Liver abscesses have a significant economic impact on the beef industry. Presently, packers will ask cattle feeders to make corrective management decisions when liver condemnation reaches or exceeds an acceptable threshold. The lost revenue from reduced liver sales, lost tonnage due to additional carcass trimming and the slowing of plant processing speeds are major concerns for packers. Economic losses for cattle feeders will usually be restricted to lost animal performance, lighter slaughter weights and extended days on feed. However, cattle feeders selling in-the-meat will have added discounts from increased carcass trim.
Traditionally, cattle feeders use nutritional management and antibiotics to minimize liver abscessation. Tylosin phosphate, a macrolide antibiotic, is approved for cattle diets to reduce the incidence of liver abscesses, and it is estimated that more than 70% of cattle in large commercial feedlots receive tylosin for this purpose. Chlortetracycline is also approved for controlling liver abscesses, but it is not commonly used for this purpose. Public concern continues to grow about feeding antibiotics and their impact on microbial resistance. Scrutiny over the use of medically important antimicrobials in livestock production has led the European Union to ban feeding tylosin. In the United States, its use is now under veterinary oversight with a Veterinary Feed Directive (VFD). A vaccine is available to inhibit Fusobacterium necrophorum, but it has not been widely adapted by the industry.

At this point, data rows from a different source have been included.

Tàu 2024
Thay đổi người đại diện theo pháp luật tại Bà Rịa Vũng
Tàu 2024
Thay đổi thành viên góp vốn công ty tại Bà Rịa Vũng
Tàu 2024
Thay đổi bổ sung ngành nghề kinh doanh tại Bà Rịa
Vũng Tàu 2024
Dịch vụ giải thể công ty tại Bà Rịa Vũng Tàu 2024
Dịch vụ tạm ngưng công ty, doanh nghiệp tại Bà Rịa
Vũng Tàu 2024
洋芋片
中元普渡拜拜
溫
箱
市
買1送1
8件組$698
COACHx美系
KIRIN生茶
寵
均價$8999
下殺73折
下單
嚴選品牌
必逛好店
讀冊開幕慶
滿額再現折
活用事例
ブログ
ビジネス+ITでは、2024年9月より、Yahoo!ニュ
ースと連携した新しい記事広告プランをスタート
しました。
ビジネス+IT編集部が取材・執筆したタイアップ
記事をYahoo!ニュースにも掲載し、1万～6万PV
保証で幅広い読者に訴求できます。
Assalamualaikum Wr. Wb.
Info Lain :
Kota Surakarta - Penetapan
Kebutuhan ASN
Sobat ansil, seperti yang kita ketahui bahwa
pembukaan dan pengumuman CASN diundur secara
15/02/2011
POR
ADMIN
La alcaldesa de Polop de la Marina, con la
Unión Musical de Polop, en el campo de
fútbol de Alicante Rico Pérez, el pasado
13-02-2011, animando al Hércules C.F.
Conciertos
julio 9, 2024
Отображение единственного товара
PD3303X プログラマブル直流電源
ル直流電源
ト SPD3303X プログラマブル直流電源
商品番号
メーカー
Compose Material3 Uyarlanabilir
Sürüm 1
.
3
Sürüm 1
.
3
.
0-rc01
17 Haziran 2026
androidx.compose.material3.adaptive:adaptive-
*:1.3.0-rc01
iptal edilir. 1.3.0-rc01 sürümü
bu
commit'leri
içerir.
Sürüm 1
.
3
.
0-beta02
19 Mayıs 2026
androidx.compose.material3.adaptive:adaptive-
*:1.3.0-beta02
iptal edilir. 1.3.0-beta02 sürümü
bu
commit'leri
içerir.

In closing, liver abscesses are a problem centered around high-starch finishing rations. Abscesses are primarily caused by a cascade of events, beginning with ruminal acidosis, and ending with a bacterial infection in the liver tissue. Dietary forages that provide rumen scratch factor and the proper grain processing are important factors in preventing liver abscesses. Presently, cattle feeders can feed antibiotics to reduce the incidence of liver abscesses, but this may change in the future.